▶ _WHAT TO PRODUCE_
Print out every record below, exactly as written.
═════ DATA IN THIS EXERCISE
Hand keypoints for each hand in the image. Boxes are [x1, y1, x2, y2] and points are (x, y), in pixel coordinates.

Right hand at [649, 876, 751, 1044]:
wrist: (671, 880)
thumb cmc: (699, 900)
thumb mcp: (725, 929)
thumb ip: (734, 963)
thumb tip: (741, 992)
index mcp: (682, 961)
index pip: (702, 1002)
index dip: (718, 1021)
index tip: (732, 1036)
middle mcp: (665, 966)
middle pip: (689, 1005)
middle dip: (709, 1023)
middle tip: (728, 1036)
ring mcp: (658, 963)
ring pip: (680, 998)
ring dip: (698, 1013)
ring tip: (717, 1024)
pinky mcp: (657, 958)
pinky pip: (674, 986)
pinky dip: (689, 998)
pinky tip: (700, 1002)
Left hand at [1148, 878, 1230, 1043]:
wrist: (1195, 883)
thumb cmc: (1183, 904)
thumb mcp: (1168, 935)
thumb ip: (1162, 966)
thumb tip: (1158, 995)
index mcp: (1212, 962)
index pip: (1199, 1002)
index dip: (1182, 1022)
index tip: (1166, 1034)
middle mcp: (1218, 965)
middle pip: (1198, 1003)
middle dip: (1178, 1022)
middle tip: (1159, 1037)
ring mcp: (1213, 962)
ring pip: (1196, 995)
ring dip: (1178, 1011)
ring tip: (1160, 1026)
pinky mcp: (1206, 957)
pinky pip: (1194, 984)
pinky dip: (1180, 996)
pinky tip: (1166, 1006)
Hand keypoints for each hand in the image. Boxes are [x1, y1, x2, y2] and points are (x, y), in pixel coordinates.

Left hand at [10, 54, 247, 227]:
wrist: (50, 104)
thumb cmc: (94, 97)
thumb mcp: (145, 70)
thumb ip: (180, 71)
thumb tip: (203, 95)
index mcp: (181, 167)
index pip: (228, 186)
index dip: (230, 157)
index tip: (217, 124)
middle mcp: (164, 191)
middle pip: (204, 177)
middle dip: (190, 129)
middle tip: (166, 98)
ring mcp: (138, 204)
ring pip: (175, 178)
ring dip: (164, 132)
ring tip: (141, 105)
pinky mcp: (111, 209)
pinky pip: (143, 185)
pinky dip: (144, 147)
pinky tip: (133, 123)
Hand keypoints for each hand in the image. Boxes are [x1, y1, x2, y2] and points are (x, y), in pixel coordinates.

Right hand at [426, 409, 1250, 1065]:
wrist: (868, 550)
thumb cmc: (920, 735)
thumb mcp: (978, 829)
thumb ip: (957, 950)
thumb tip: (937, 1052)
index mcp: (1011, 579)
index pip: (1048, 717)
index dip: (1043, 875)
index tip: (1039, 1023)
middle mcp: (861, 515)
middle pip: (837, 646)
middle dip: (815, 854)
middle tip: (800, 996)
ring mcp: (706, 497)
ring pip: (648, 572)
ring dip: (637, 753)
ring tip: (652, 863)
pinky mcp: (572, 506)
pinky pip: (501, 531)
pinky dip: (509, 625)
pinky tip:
══════════
▶ _OUTPUT OF THE EXERCISE_
Hand keypoints for each hand in the image. Boxes are [x1, y1, x2, y2] and points are (x, y), in pixel coordinates.

Right hand at [649, 876, 751, 1044]:
wrist: (671, 880)
thumb cmc: (699, 900)
thumb mcp: (725, 929)
thumb ip: (734, 963)
thumb tip: (741, 992)
index mcp: (682, 961)
index pip: (702, 1002)
index dip: (718, 1021)
index tip: (732, 1036)
middle mcp: (665, 966)
middle pip: (689, 1005)
middle dip: (709, 1023)
middle tip: (728, 1036)
ring mcp: (658, 963)
ring pip: (680, 998)
ring dip: (698, 1013)
ring tip: (717, 1024)
pinky mcp: (657, 958)
pinky pip: (674, 986)
pinky dip: (689, 998)
pinky tip: (700, 1002)
Left hand at [1148, 878, 1230, 1043]:
wrist: (1195, 883)
thumb cmc: (1183, 904)
thumb mcp: (1168, 935)
thumb ip: (1162, 966)
thumb tip: (1158, 995)
index mcp: (1212, 962)
index pip: (1199, 1002)
index dip: (1182, 1022)
index tip: (1166, 1034)
middle mcp: (1218, 965)
middle pip: (1198, 1003)
middle dip: (1178, 1022)
middle tip: (1159, 1037)
ring mcp: (1213, 962)
ring pip: (1196, 995)
ring dip: (1178, 1011)
ring tip: (1160, 1026)
pinky mcp: (1206, 957)
pinky pip: (1194, 984)
pinky dip: (1180, 996)
pinky tip: (1166, 1006)
Hand keypoints for each hand in the image. Boxes are [x1, y1, x2, y2] and points are (x, y), in pixel coordinates.

Left hand at [10, 54, 247, 227]:
wrist: (50, 104)
thumb cmc: (94, 97)
thumb mcp: (145, 70)
thumb ip: (180, 71)
thumb tip: (203, 95)
index mcp: (181, 167)
index pip: (228, 186)
index dip: (230, 157)
index tip: (217, 124)
middle mcp: (164, 191)
middle pip: (204, 177)
middle dip: (190, 129)
middle tip: (166, 98)
ring mcp: (138, 204)
ring pip: (175, 178)
ring dip: (164, 132)
ring tip: (141, 105)
pinky mcp: (111, 209)
pinky pip: (143, 185)
pinky dip: (144, 147)
pinky tip: (133, 123)
Hand keypoints for each hand in the image. Boxes are [x1, y1, x2, y2] and points are (x, y), in pixel coordinates.

Right hand at [426, 409, 1250, 1065]:
wrist: (868, 550)
thumb cmc: (920, 735)
thumb mcp: (978, 829)
thumb ip: (957, 950)
thumb tip: (937, 1052)
index mcp: (1011, 579)
index pip: (1048, 717)
index dip: (1043, 875)
index tip: (1039, 1023)
middle mcp: (861, 515)
middle pip: (837, 646)
middle dip: (815, 854)
middle tip: (800, 996)
ring mcp: (706, 497)
ring pip: (648, 572)
ring dip: (637, 753)
ring tip: (652, 863)
pinky mcp: (572, 506)
pinky pip: (501, 531)
pinky dip: (509, 625)
pinky tip:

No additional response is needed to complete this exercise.